As someone who'll write ten words instead of two, I often have the tendency to overcomplicate things. This is partly due to the way my mind works and the tendency to think everyone needs the same level of information that I do. Being on the autistic spectrum probably doesn't help either, but there's only so much I can do with that.
It's become clear to me that I need to start simplifying. This is difficult for me because, in trying to write for other people, I often confuse their needs with my own. In other words, I'll be unnecessarily detailed because I think others need the same level of detail I do. In reality, most people don't and that's something I need to put into practice.
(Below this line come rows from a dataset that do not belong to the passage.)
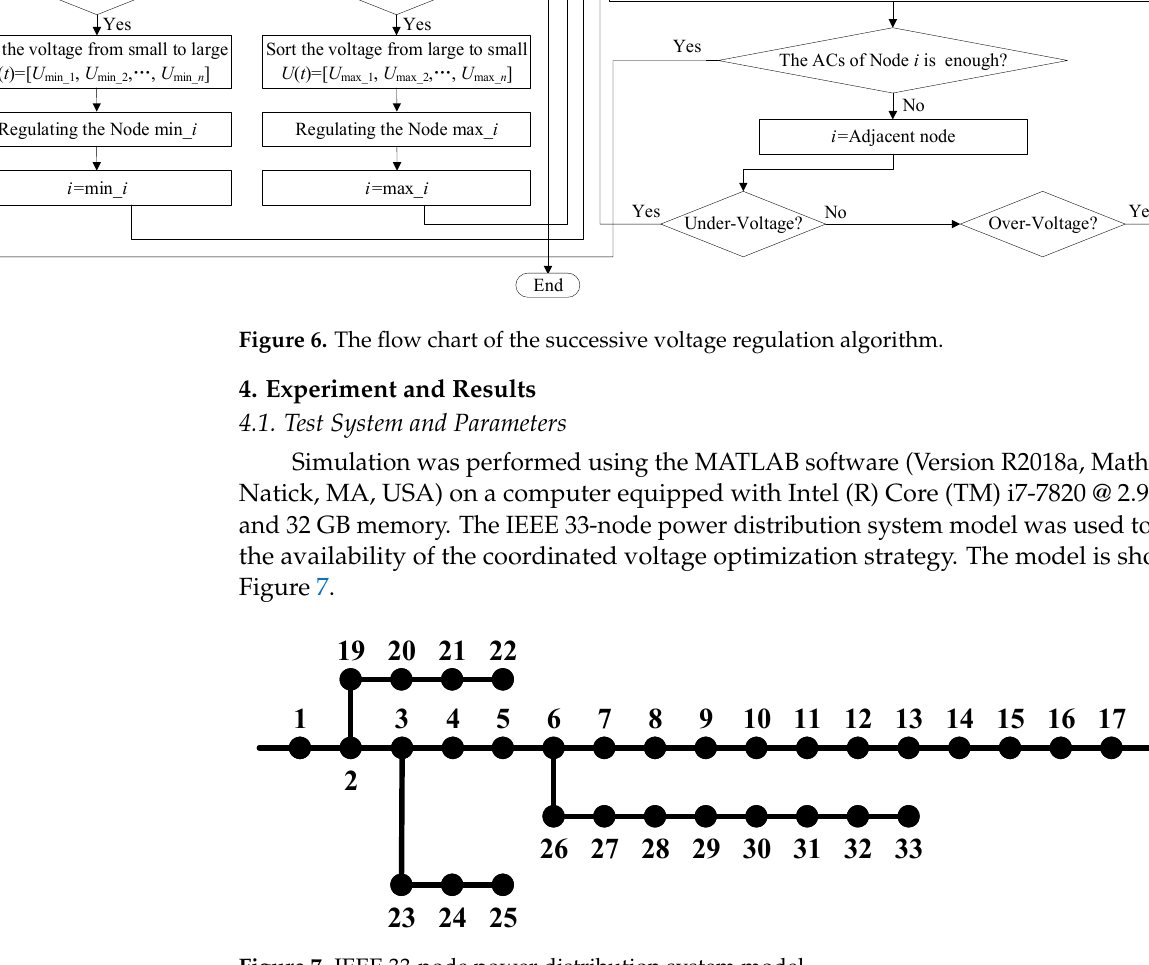
Figure 7. IEEE 33-node power distribution system model.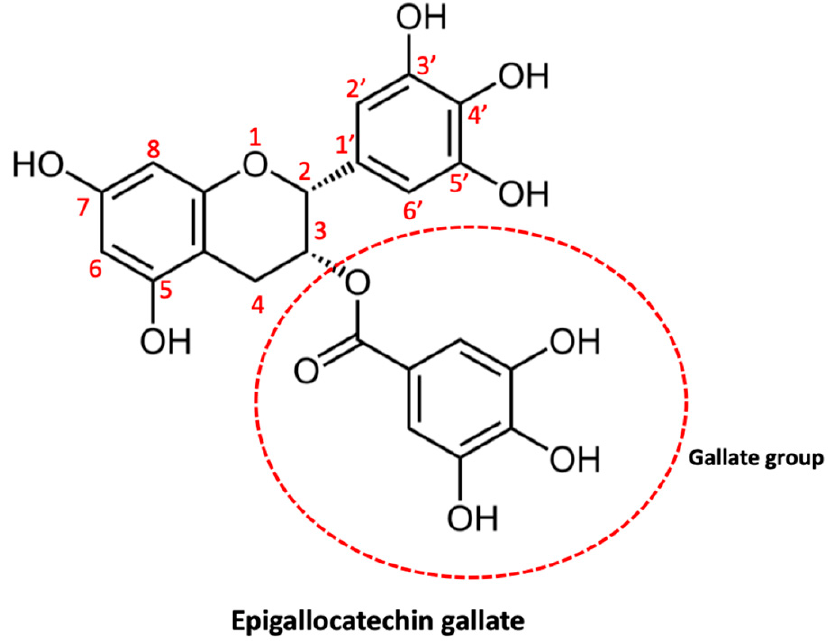
Figure 5. Molecular structure of epigallocatechin gallate.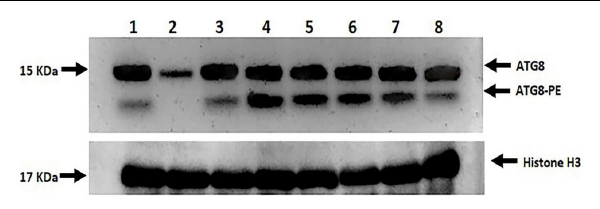
FIGURE 11 | Immunoblot analysis of ATG8 and ATG8-PE in melatonin primed and unprimed drought-sensitive (L-799) and -tolerant (Suraj) varieties under drought stress or optimal conditions. Lane 1- L-799, control; Lane 2- L-799, stressed; Lane 3- L-799, primed control; Lane 4- L-799, primed stressed; Lane 5- Suraj, control; Lane 6- Suraj, stressed; Lane 7- Suraj, primed control; and Lane 8- Suraj, primed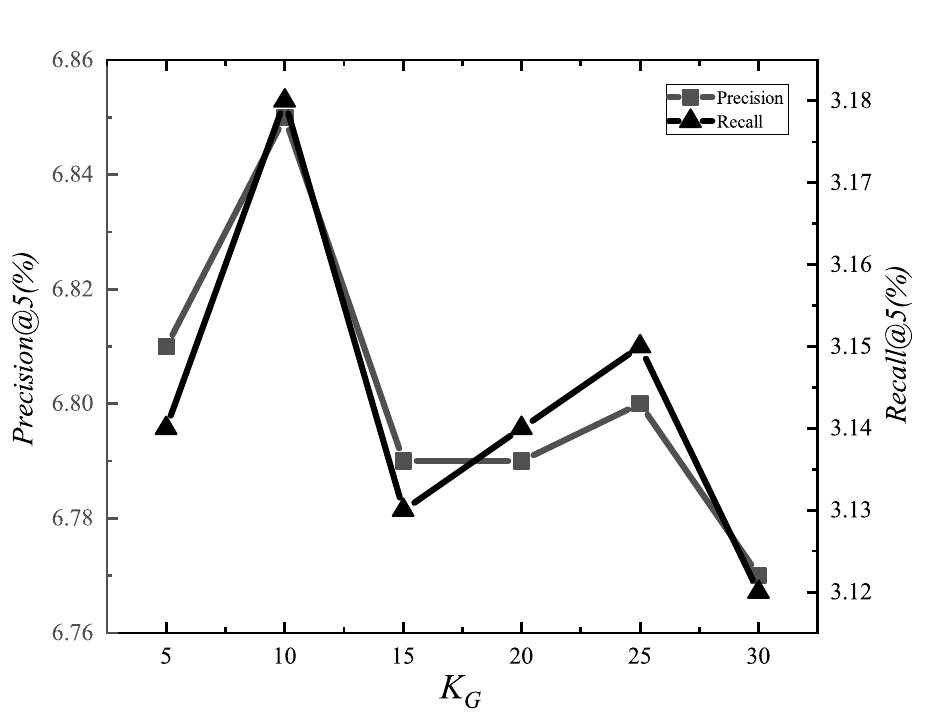
Fig 7. Tuning parameters( K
One of the problems that I have with simplifying this stuff is that it increases the risk of misunderstanding. While profound wisdom is often found in few words, it's also common for that wisdom to go right over the heads of the majority due to its simplicity. This is something I've always tried to work on: Decoding and demystifying ideas that are often obscured on purpose. For me, this usually takes about ten times as many words as the average person. I end up probably making things more complicated in my efforts to make them simple, so again it's something I really need to work on.
I have no wish to insult anyone's intelligence by stating what, to me, are strikingly obvious statements about reality. I don't want to talk down to anyone, so I write as if I'm talking to someone like me and I try to convey as much practical information as possible. As has become more and more apparent, this isn't really very useful to other people. My writing is too dense, too complicated and ends up veering all over the place at times. I know that I can simplify things and I need to accept that, just because I describe something as if I'm explaining it to a six-year-old, it doesn't mean I'm insulting the reader.
With all of this said, I know what I need to do. It's going to necessitate a total shift in the way I write, and the depth to which I go into these things. I'm going to need to 'commercialize' what I write about and make it easier to read, and easier to understand. In doing this, I'm going to have to 'play the game', so to speak. I'm going to strip it all back to the bare bones and start again, but this time with a more generalized focus.
This is going to be quite a challenge for me, because I'm not exactly an orthodox voice. I talk about the reality and the practical side of spiritual development. I talk about the hard times and the not-so-love-and-peace times that few want to discuss. While I'll be getting a bit more 'safe', so to speak, I won't compromise my integrity. I'm not going to sugar coat it just because it sells.
Life is suffering, but in that realization comes a freedom beyond language.